Removing Barriers Blog

CUNA Continues to Support Transparent and Accountable Leadership at the CFPB
Posted December 06, 2017 by CUNA Advocacy

Last week CUNA sent Interim CFPB Director Mick Mulvaney a letter outlining changes credit unions would like to see at the CFPB moving forward. As the CFPB leadership litigation disputes continue, CUNA believes that it is important for credit unions to have certainty in the financial services marketplace.

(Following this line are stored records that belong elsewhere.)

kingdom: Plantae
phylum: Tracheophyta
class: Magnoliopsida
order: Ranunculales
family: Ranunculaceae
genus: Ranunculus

Accordingly, we do not support the Lower East Side People’s Federal Credit Union recent petition to remove Director Mulvaney from office. 

On the Friday after Thanksgiving, the day of his resignation, then-Director Cordray selected his Chief of Staff, Leandra English, to be Deputy Director of the Bureau.  Under the Dodd-Frank Act, the Deputy Director serves as Acting Director when the Director is “absent or unavailable.” Prior to the day of Cordray's resignation, David Silberman served as the Acting Deputy Director for nearly two years.  

Later that same evening, President Trump named Mick Mulvaney, the Director of the Office of Management and Budget, interim Director using authority granted to the president by the Vacancies Reform Act.  On Sunday, November 26, English then filed suit against the Administration and Mulvaney for a restraining Order to block Mulvaney’s designation as Acting Director. The Order was denied on Tuesday, November 28. English is now seeking a preliminary injunction against Mulvaney. 

The uncertainty surrounding the leadership of the Bureau has potential to impact credit unions as a result of the lack of clarity about pending rules and those finalized, which have not yet had an effective date. Furthermore, the largest credit unions subject to CFPB supervision could be impacted as the status of examinations and exam requirements hang in flux. Additionally, since the CFPB Director sits on the board of FSOC, the uncertainty surrounding leadership of it could have a global impact on the financial services marketplace.  

It is important to have a process in place, which assures leadership of the CFPB has been vetted through the Congressional nomination approval process. We disagree that a non-accountable individual leaving office has Presidential appointment powers with no checks and balances in place. Credit unions need transparency in understanding the views and background of the person leading the CFPB, particularly because of its single director structure with no accountability to Congress.  

As an overarching matter, we believe the confusion about who the director is further validates the need for a multi-member commission. However, until that time, at the very least there must be both accountability and transparency in the process for selecting a CFPB director.